The regulatory actions of retinoic acid on M2a macrophage polarization of porcine and human myeloid-derived cells.

Abstract

Abstract Previously we demonstrated that the most bioactive vitamin A metabolite, all-trans retinoic acid (ATRA) increased T helper 2-associated responses induced by Ascaris infection of pigs. We also demonstrated, on a limited basis, that ATRA potentiated the mRNA expression of several IL-4 induced chemokines (chemokine (C-C motif) ligand 11 ((CCL11), CCL17, CCL22 and CCL26) associated with alternative activation (M2a) in porcine macrophages in vitro.

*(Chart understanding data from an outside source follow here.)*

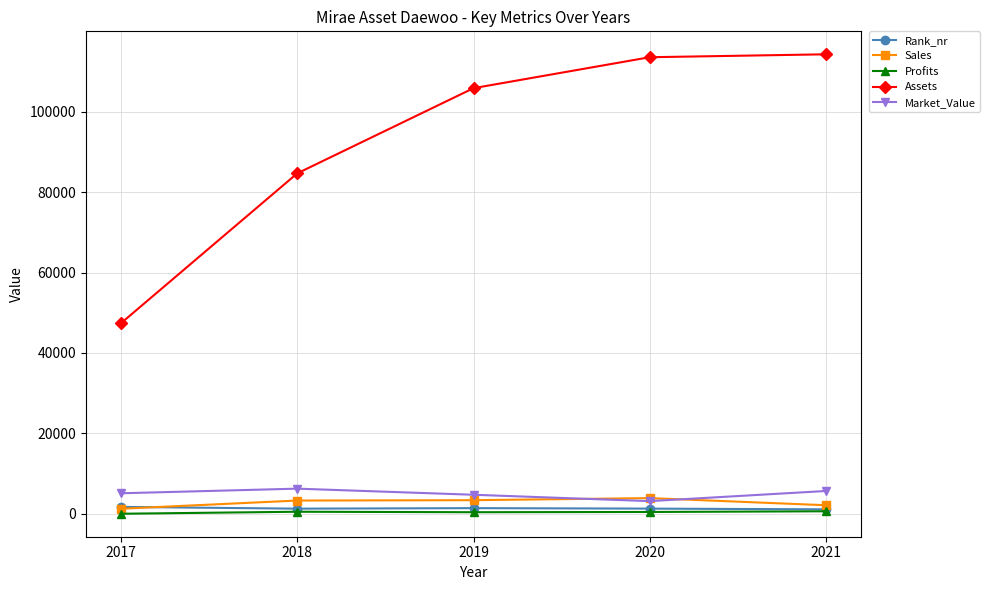

What are all the series names shown in the legend?

Rank_nr, Sales, Profits, Assets, Market_Value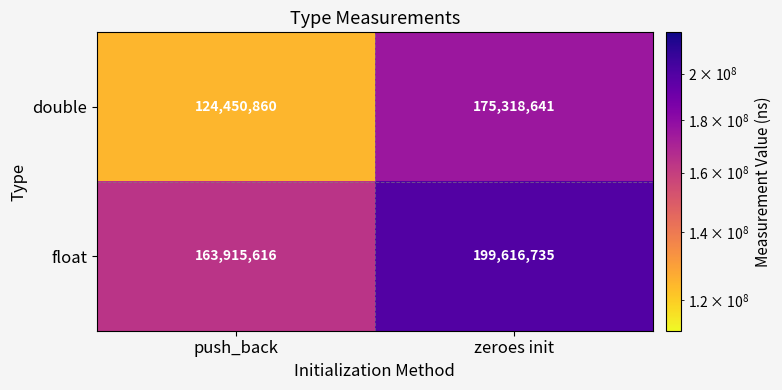

List the series in order of their peak value, highest first.

float, double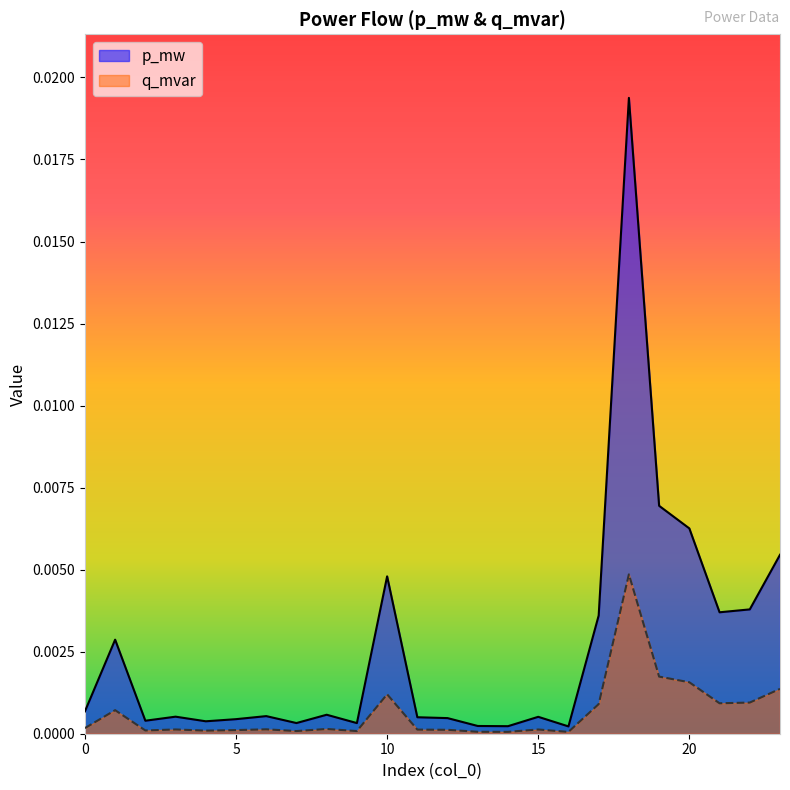

True or false: q_mvar has more than 0 interior local peaks.

True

Herein, we describe several mechanisms whereby ATRA affects IL-4 signaling and extend these findings to porcine monocytes/macrophages and human macrophages. In human THP-1 cells, IL-4 exposure led to an increase in the mRNA for the M2a macrophage-associated chemokines, CCL11, CCL13, CCL17, CCL18, CCL22 and CCL26 as well as the M2a-associated surface markers, CD206, CD209 and CD274. ATRA synergistically increased IL-4–induced CCL2, CCL13, CCL18, CCL22 and CCL26 mRNA and CCL13, CCL18 and CCL26 protein levels while having no effect or slightly down regulating MRC1, CD209 and CD274 mRNA expression. The effects of ATRA on mRNA levels were greater at 24 compared to 48 hrs; however, greater differences in protein levels were observed at 48 hrs for CCL13, CCL18 and CCL26. In contrast to porcine monocytes and macrophages, ATRA decreased IL-4 induced CCL17 mRNA and protein expression in THP-1 cells. Thus, in porcine monocytes and macrophages and in human macrophages, ATRA selectively increased signaling in response to IL-4. Given the prevalence of allergic and parasitic diseases worldwide and the close similarities in the porcine and human immune responses, these findings have important implications for the nutritional regulation of allergic inflammation at mucosal surfaces.